Nur noch Freiwillige in Uniform

Schweden ohne Wehrpflicht in Friedenszeiten

  • Andreas Knudsen, Kopenhagen
  • Lesedauer: 2 Min.
Nach 109 Jahren Existenz, zwei Weltkriegen und dem Kalten Krieg fasste das schwedische Parlament jetzt mit knapper Mehrheit den Beschluss, die Wehrpflicht abzuschaffen und durch eine freiwillige Grundausbildung und einen möglichen nachfolgendenden Ausbildungsvertrag zu ersetzen.

Der Beschluss zur Abschaffung der Wehrpflicht wurde mit den Stimmen der bürgerlichen Koalition angenommen, während Sozialdemokraten, Sozialisten und Grüne dagegen votierten. Sie hatten Einsparungen im Verteidigungsbudget vorgeschlagen sowie die Beibehaltung der Wehrpflicht, um die Einbindung der Soldaten in die Zivilgesellschaft zu bewahren. Die Freiwilligen müssen sich nun einem Eignungstest unterziehen, bevor sie ausgewählt werden. Nach Angaben von Verteidigungsminister Sten Tolgfors werden keine Rekrutierungsprobleme erwartet, da sich jährlich rund 40 000 junge Leute für eine militärische Karriere interessieren, während der Bedarf bei nur 4000 Wehrpflichtigen lag.

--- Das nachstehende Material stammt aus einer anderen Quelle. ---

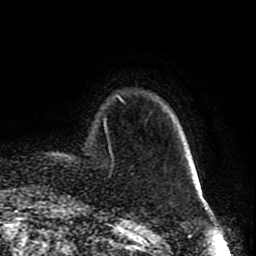
Breast MRI (dynamic contrast-enhanced), one axial slice; position 11 of 80 along the scan axis; cropped to one breast; dynamic contrast-enhanced series, time point 2 of 8 at this slice position (early post-contrast); 1.5 T; TE 4.2 ms, TR 7 ms; 2 mm slice thickness; 256 × 256 image matrix, field of view 165 × 165 mm. Female patient.
Structures marked on this image (semi-automatically segmented with operator editing):
- enhancing-tissue mask used for the functional tumour volume (all voxels passing the contrast-enhancement thresholds inside the analysis volume; usually the tumour): bounding box <104,95,123,125> (left, top, right, bottom; pixels)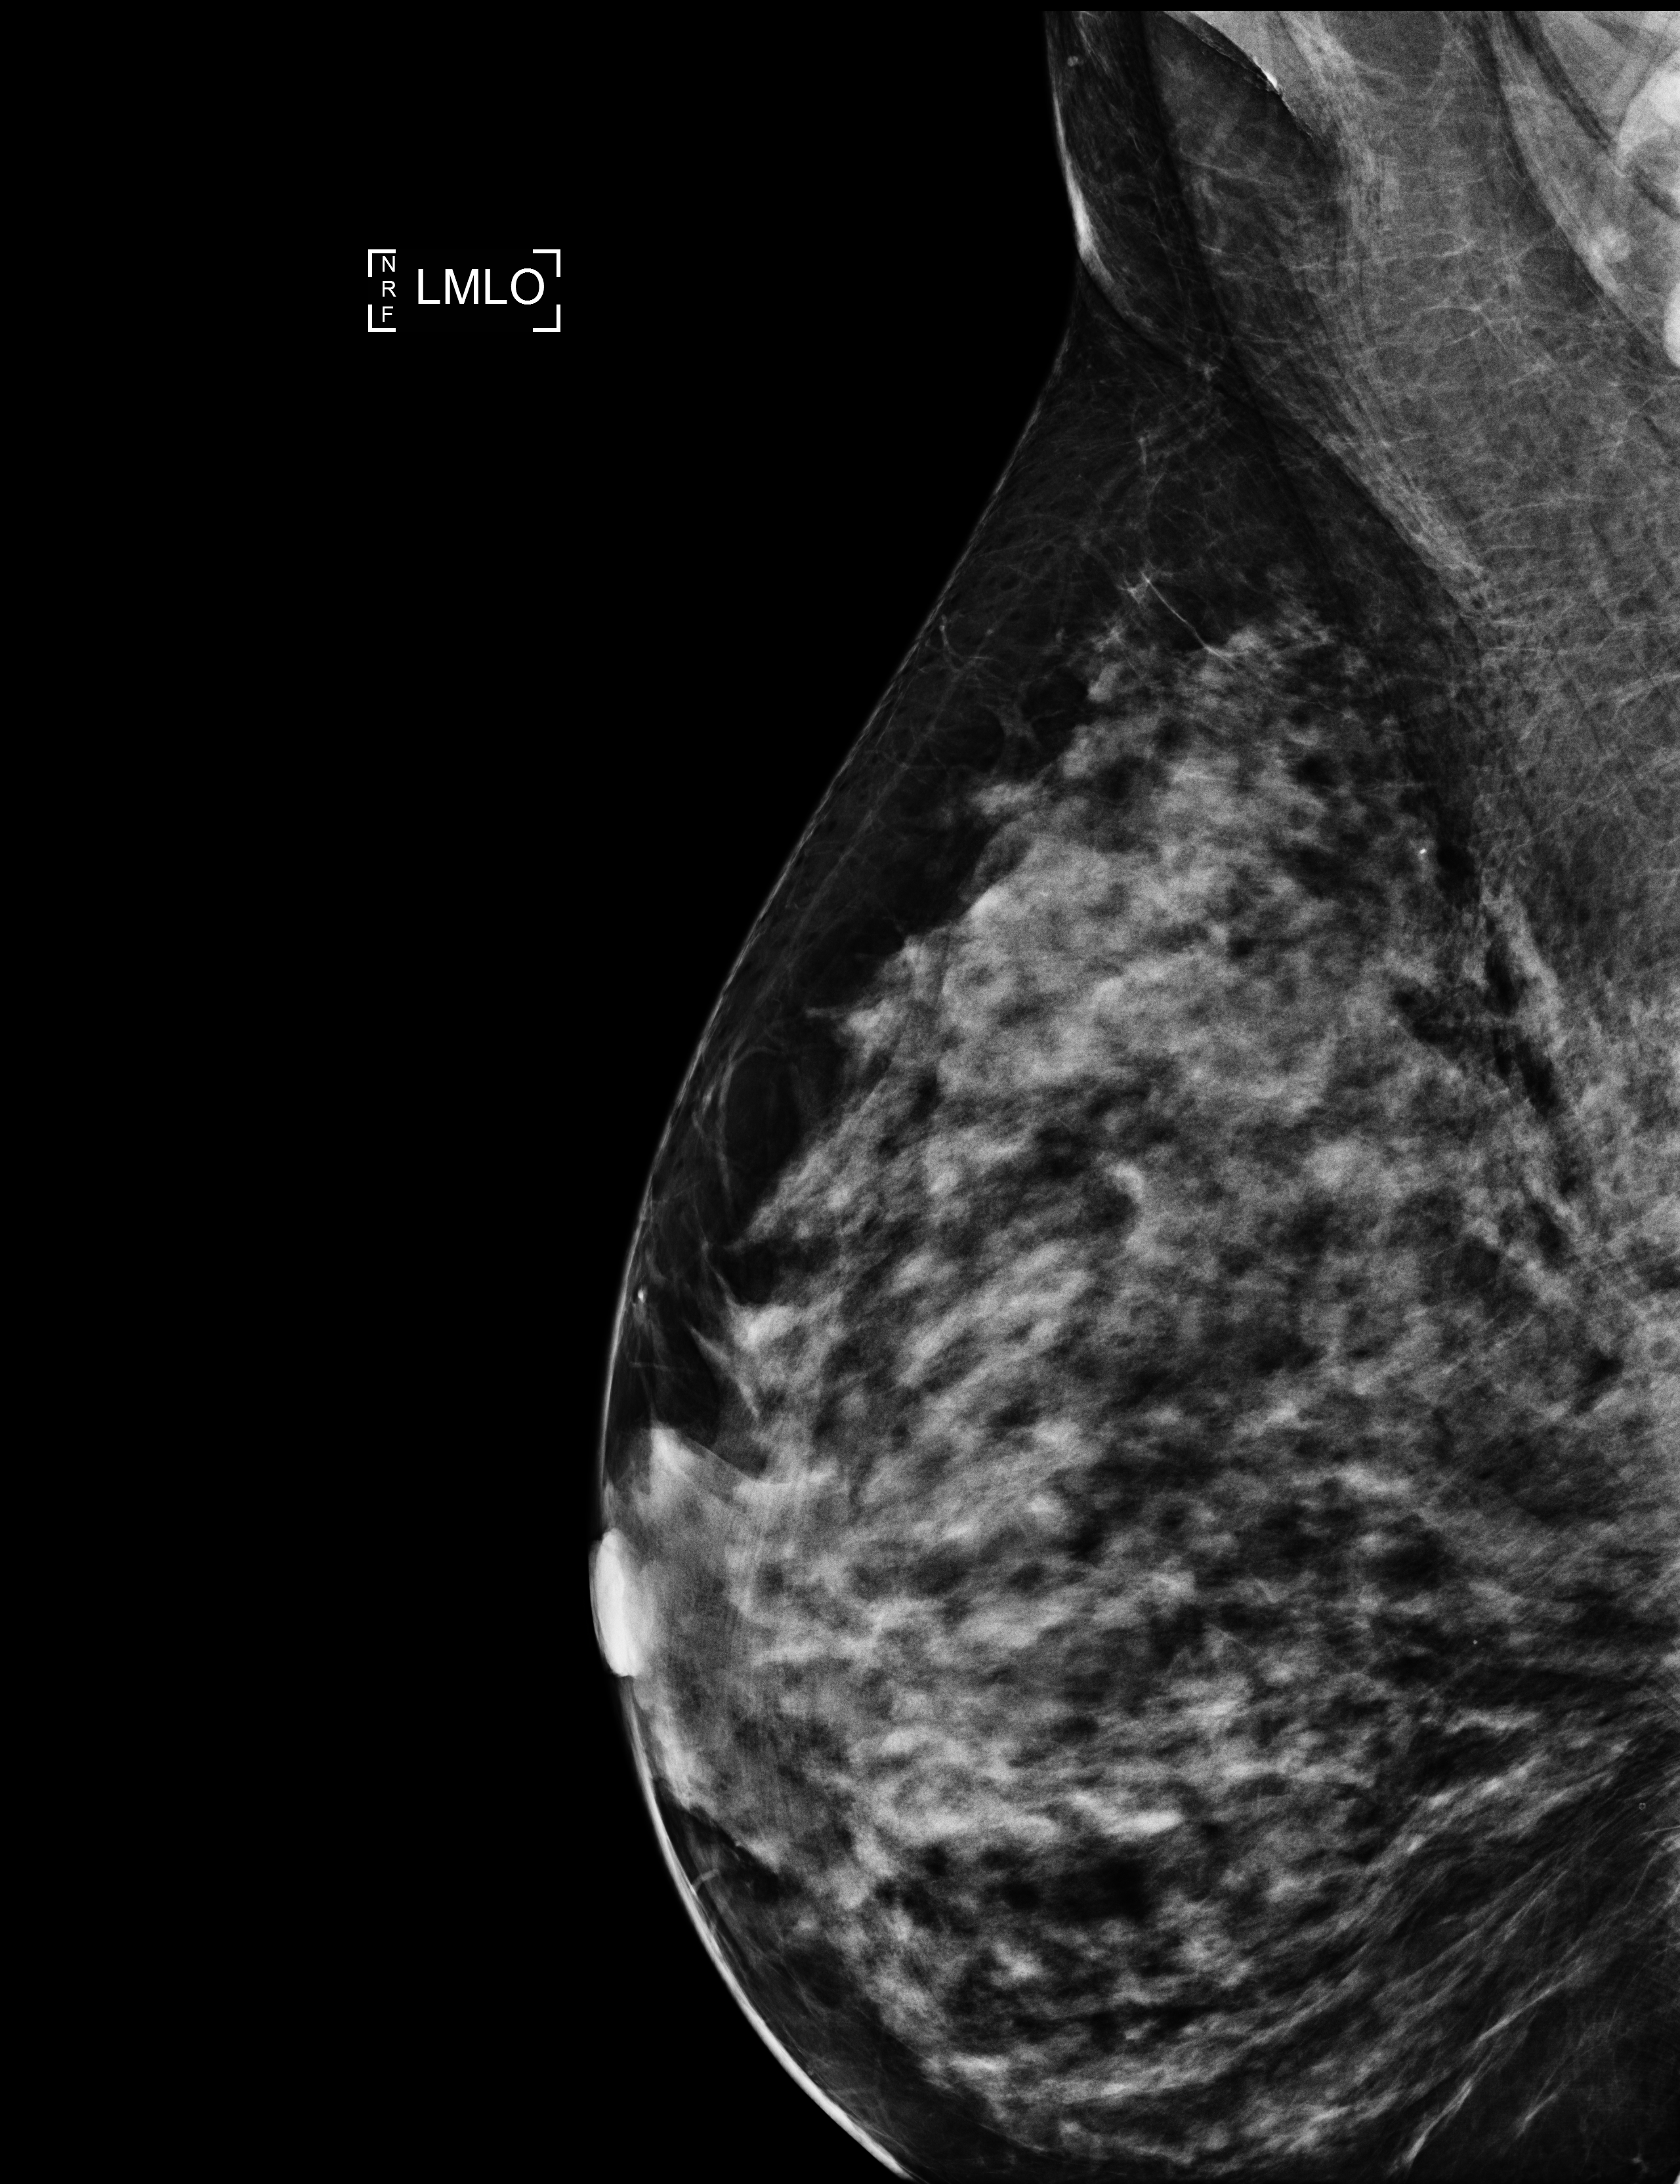
Screening examination; system: Selenia Dimensions. Patient: female, 60 years.
Image type: full-field digital mammogram. Breast: left. Projection: medio-lateral oblique projection. Breast density at the screening exam (both breasts): extremely dense (BI-RADS density category d). Final BI-RADS assessment for this screening round (tomosynthesis exam, both breasts): category 1. Recall: no recall after this screen.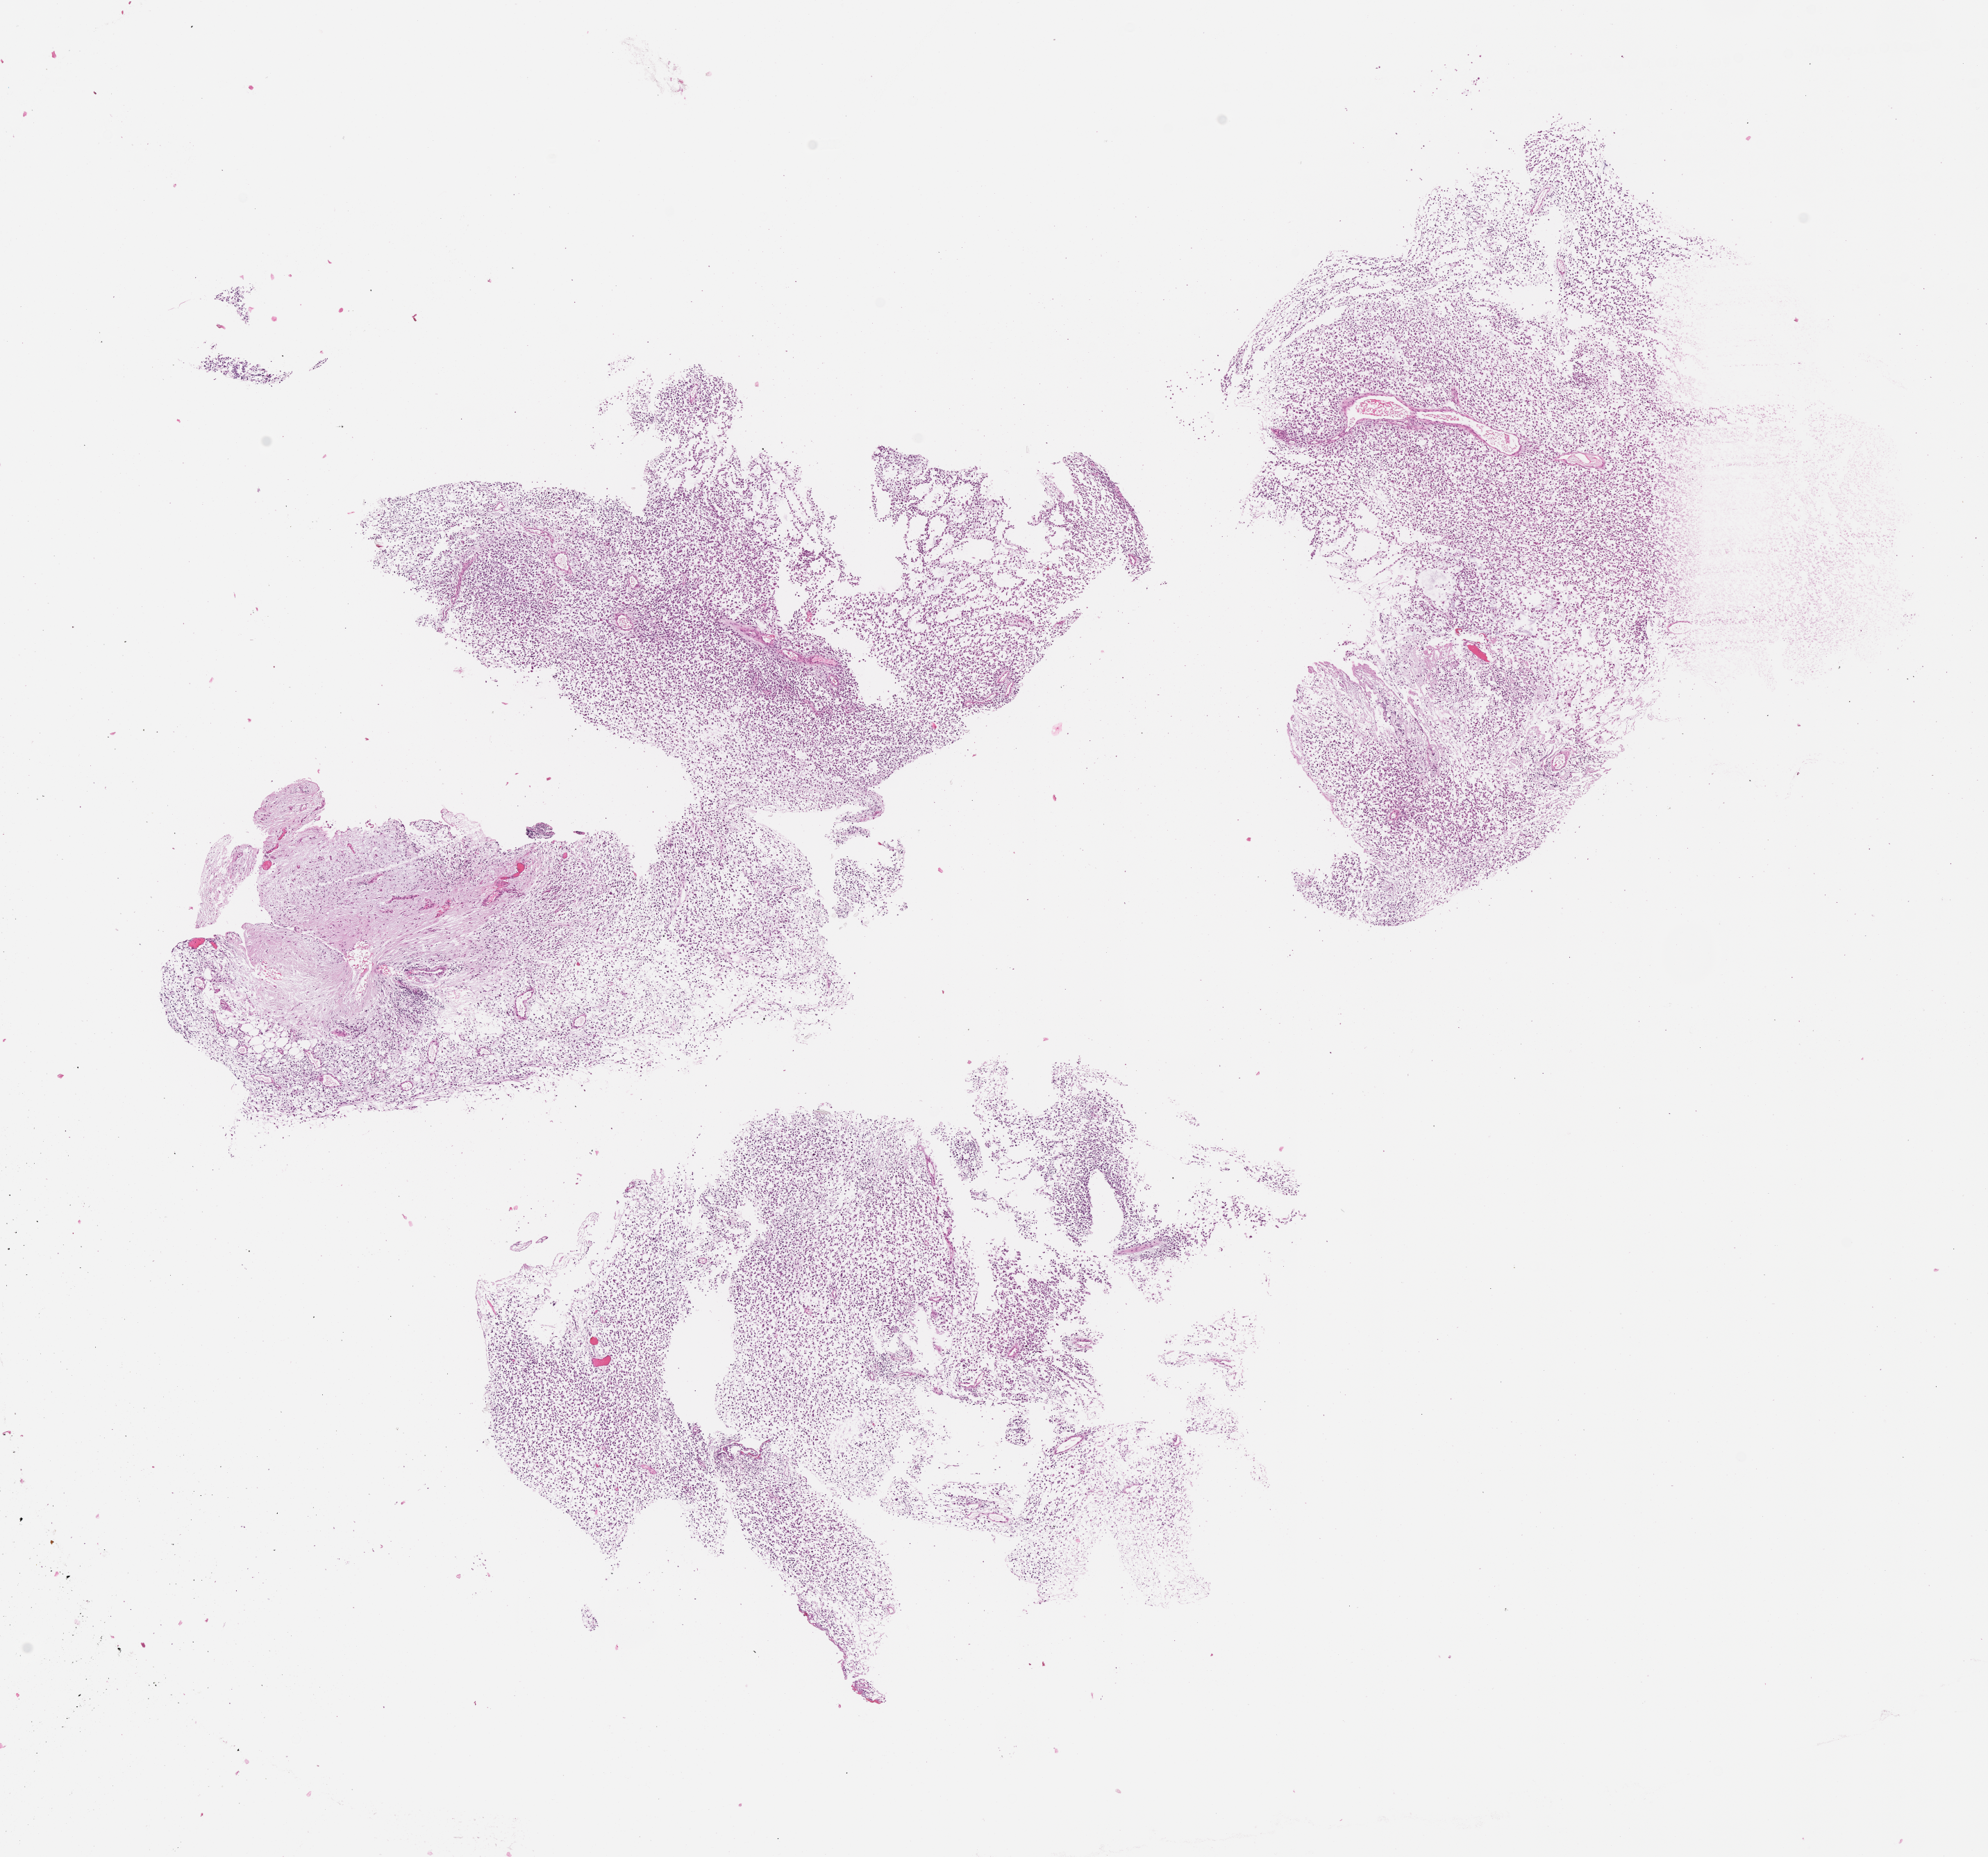
Hematoxylin and eosin (H&E) whole-slide image of tumor tissue, shown as a low-resolution overview of the whole scanned area (about 11.6 x 10.8 mm); FFPE section; site: eye, orbit-right. Patient: female, age 23.4 years at diagnosis.
Stage (as recorded): 1. Metastatic status at presentation (as recorded): non-metastatic. Diagnosis: rhabdomyosarcoma; histological classification: embryonal rhabdomyosarcoma.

Der Vorteil der neuen Berufsarmee liege darin, dass sie ihre Ausbildungsressourcen auf Freiwillige, also interessierte Rekruten, konzentrieren kann. Dafür entfällt die bisher notwendige Einteilung in Wehrpflichtige, die ihren Dienst nur in Schweden ableisteten, und Berufssoldaten, die auch für internationale Einsätze zur Verfügung standen. Mit der neuen Struktur sind alle rund 50 000 Armeeangehörigen verpflichtet, an Krisen- und Kriegseinsätzen im Ausland teilzunehmen. Der Minister hob zugleich hervor, dass die neue Struktur nicht mehr geschlechterspezifisch unterscheidet, sondern nur noch auf Eignung ausgerichtet ist und eine Diskriminierung von Frauen damit nicht mehr stattfindet.

Die Freiwilligen, die angenommen werden, durchlaufen eine dreimonatige Grundausbildung und können nach beiderseitiger Bestätigung eine laufbahnspezifische Ausbildung beginnen. Nach einer gewissen Dienstzeit soll die militärische Ausbildung durch eine zivile ergänzt werden, die die Berufssoldaten nach Auffassung des Ministers auch zu einer interessanten Arbeitskraft im Zivilleben machen werde. Er forderte die Städte und Gemeinden, in denen Kasernenkomplexe liegen, dazu auf, den künftigen Berufssoldaten geeigneten Wohnraum, ihren Kindern Schulen und Kindertagesstätten und Angehörigen Arbeitsmöglichkeiten anzubieten, um Anreize zum Bleiben nach Ablauf der Dienstzeit zu geben.

Die Umstellung auf Berufssoldaten wird auch mit der technologischen Entwicklung der Waffentechnik begründet. In der bisherigen elfmonatigen Wehrpflicht, die ohnehin nur von einem Zehntel eines Jahrganges abgeleistet wurde und damit keine Wehrgerechtigkeit bot, konnten die Wehrpflichtigen nicht die effektive Bedienung komplizierter Waffensysteme und ihr Zusammenspiel mit anderen Waffengattungen erlernen, heißt es. Hervorgehoben durch die Fürsprecher wird ebenfalls, dass sich die Einheiten nun aus mehreren Altersgruppen mit unterschiedlichem familiären Hintergrund rekrutieren werden und ein solcher Mix bessere professionelle Möglichkeiten eröffne als Verbände, die ausschließlich aus 18-Jährigen bestehen.